Luna Park Has Closed on Financing & Grants

For ten years the facades have been an unresolved topic. During that time Luna Park spent millions of dollars on scaffolding, engineers, architects, lawyers, failed as-needed patching, and very heavy fines for not repairing the violations. Not thousands of dollars, millions. Wasted. No one set out to waste the money; it happened because people held out for the perfect solution instead of figuring out which was the best possible and seeing it through. This board doesn’t claim to be smarter than those that came before it and we began with the same arguments and distrust. We are proud to have found a way to put aside our differences in order to find the best possible solutions to every problem we face, big or small. You can see the results and there are more to come. Our intention is to make Luna Park a better place to live whether we’re talking about a picnic area, dog runs, a gym, a pool, enhanced security, more parking, or something more. We also intend to find ways for Luna Park to make money to help offset future costs and pay for other conveniences we may want.

On Monday, June 28th, Luna Park closed on the majority of our project financing. We borrowed $47mil from Wells Fargo at a rate of 6.69% over 30 years. The city converted $4.93mil we owed them into a forgivable loan we no longer have to pay and also gave us $9mil at closing plus another $2mil (written and signed guarantee) to be delivered no later than March 2011. The $9mil we received included $1mil from city councilman Domenic Recchia. We still have outstanding promises in the form of $1mil from state senator Diane Savino, $2mil from state representative Jerrold Nadler, and $2mil from Brooklyn borough president Marty Markowitz which all intend to see honored. Despite the tremendous accomplishment this sum of money represents, we still continue to pursue money from other sources.

In a perfect world our buildings would’ve been built flawlessly and we could’ve all gone private and gotten fair market value for our equity but we do not live in a perfect world. We do feel it was the best deal possible; the amount of free money granted is a city record and we are now firmly committed to an additional thirteen years in Mitchell-Lama. Instead of ending in 2017 it will be 2030. If you divide $21mil by the extra 13 years you get over $1.6mil per year. It certainly beats the last time Luna Park signed a Mitchell-Lama extension of 15 years for $1.25mil which came to $83k per year. $1.6mil now vs. $83k then…quite a difference.

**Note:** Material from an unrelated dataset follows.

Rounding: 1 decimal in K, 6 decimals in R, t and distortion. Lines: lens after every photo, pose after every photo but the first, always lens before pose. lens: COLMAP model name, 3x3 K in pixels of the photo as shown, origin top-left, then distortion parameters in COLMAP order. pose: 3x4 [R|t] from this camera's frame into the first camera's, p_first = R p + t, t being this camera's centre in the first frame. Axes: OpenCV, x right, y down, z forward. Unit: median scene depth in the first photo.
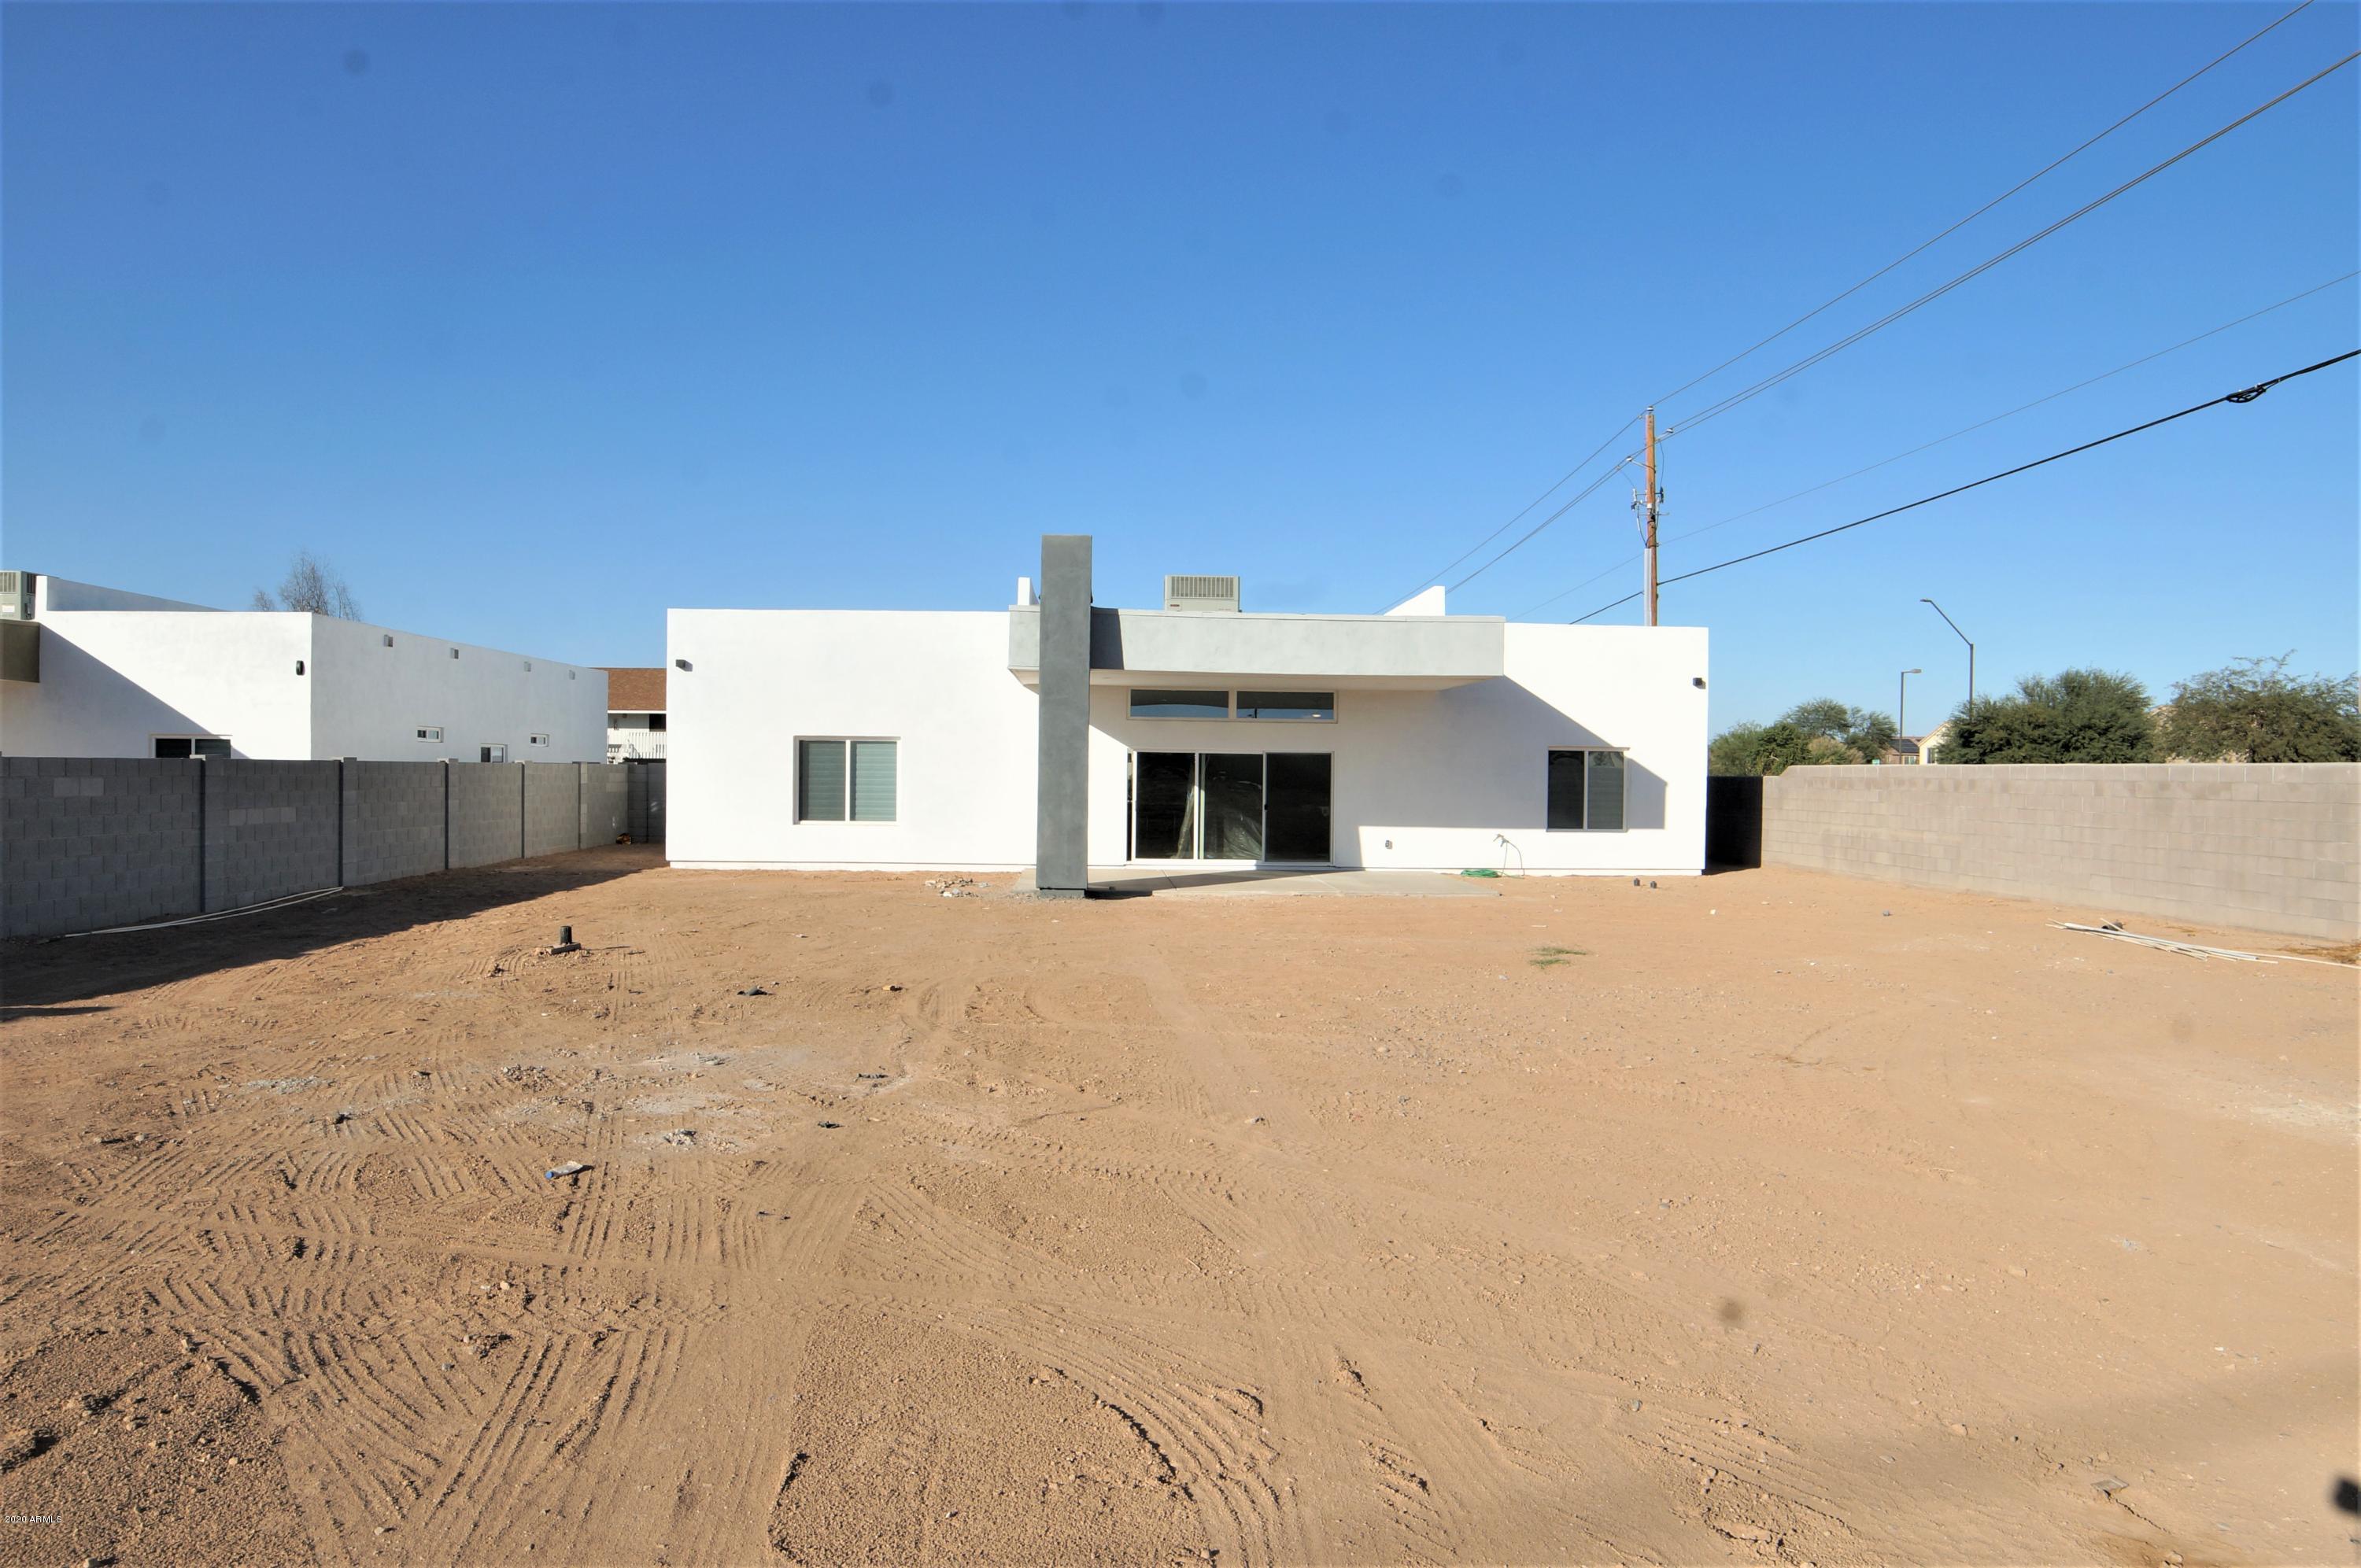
lens RADIAL K [[1486.8, 0, 1180.5], [0, 1486.8, 784.0], [0, 0, 1]] dist [-0.092287, 0.001428]
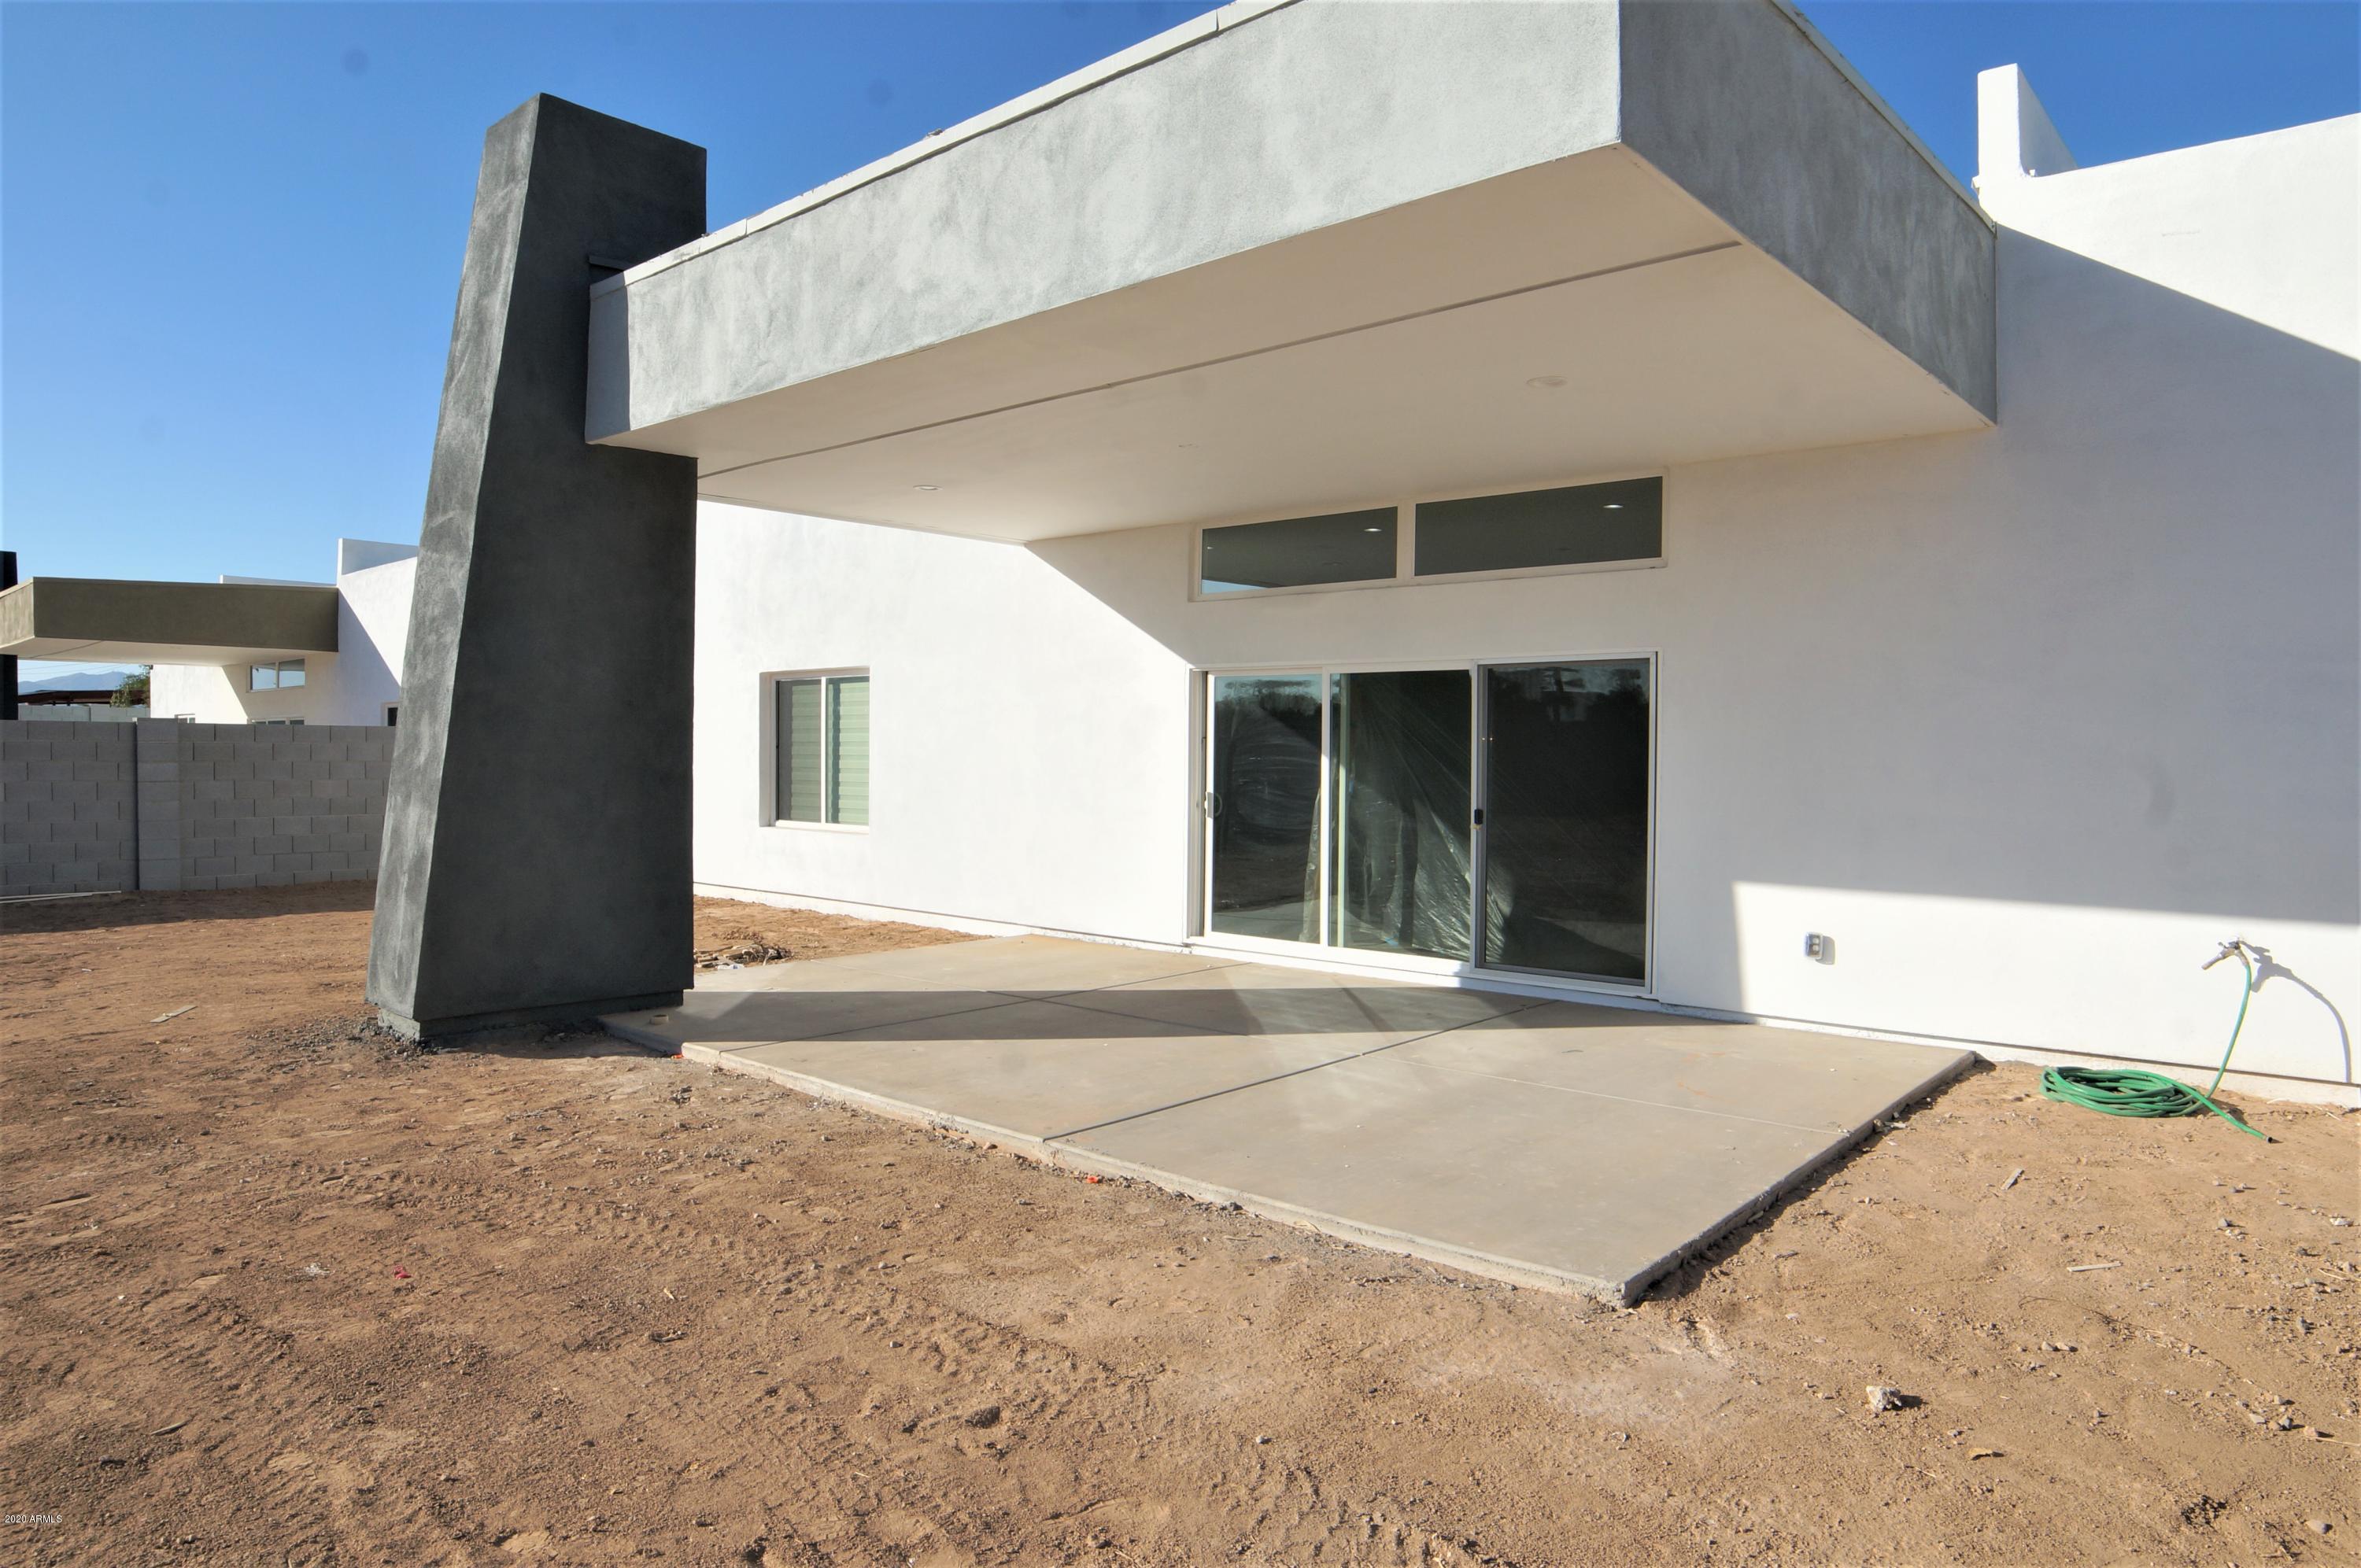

For the record, the final board votes to close on the financing and free city money were all in favor except Tatyana Yezerskaya opposed. Eugene Lyubronetsky was unavoidably absent but has asked to be considered on the side in favor. You should hold us all accountable for everything we’ve done and will do. We know not everyone will agree with our decisions — and some will be very angry — but each of us has been asked to make what we feel are the right choices for Luna Park and that’s all we can do. Problems look different when you are deciding for others instead of only yourself.